Problem to work on: Repeat the records word for word, excluding any picture.

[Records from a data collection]
# # # #
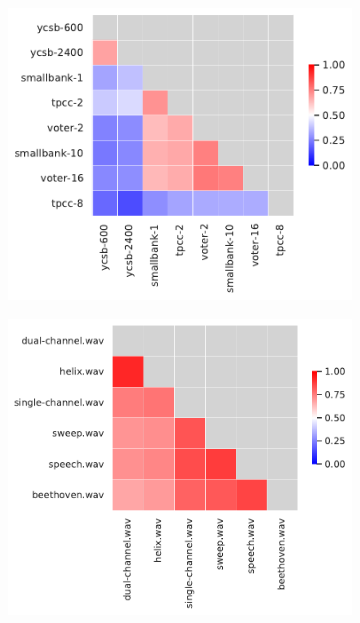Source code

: \begin{figure}
	\begin{subfigure}{0.33\textwidth}
		\centering
		\includegraphics[width=\linewidth]{images/rq1/kendall_h2.pdf}
		\caption{\htwo}
	\end{subfigure}
	\begin{subfigure}{0.33\textwidth}
		\centering
		\includegraphics[width=\linewidth]{images/rq1/kendall_jump3r.pdf}
		\caption{\jumper}
	\end{subfigure}
	\begin{subfigure}{0.33\textwidth}

\end{subfigure}
\end{figure}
# # # #
Task output:
Source code

: \begin{figure}
	\begin{subfigure}{0.33\textwidth}
		\centering
		\includegraphics[width=\linewidth]{images/rq1/kendall_h2.pdf}
		\caption{\htwo}
	\end{subfigure}
	\begin{subfigure}{0.33\textwidth}
		\centering
		\includegraphics[width=\linewidth]{images/rq1/kendall_jump3r.pdf}
		\caption{\jumper}
	\end{subfigure}
	\begin{subfigure}{0.33\textwidth}

\end{subfigure}
\end{figure}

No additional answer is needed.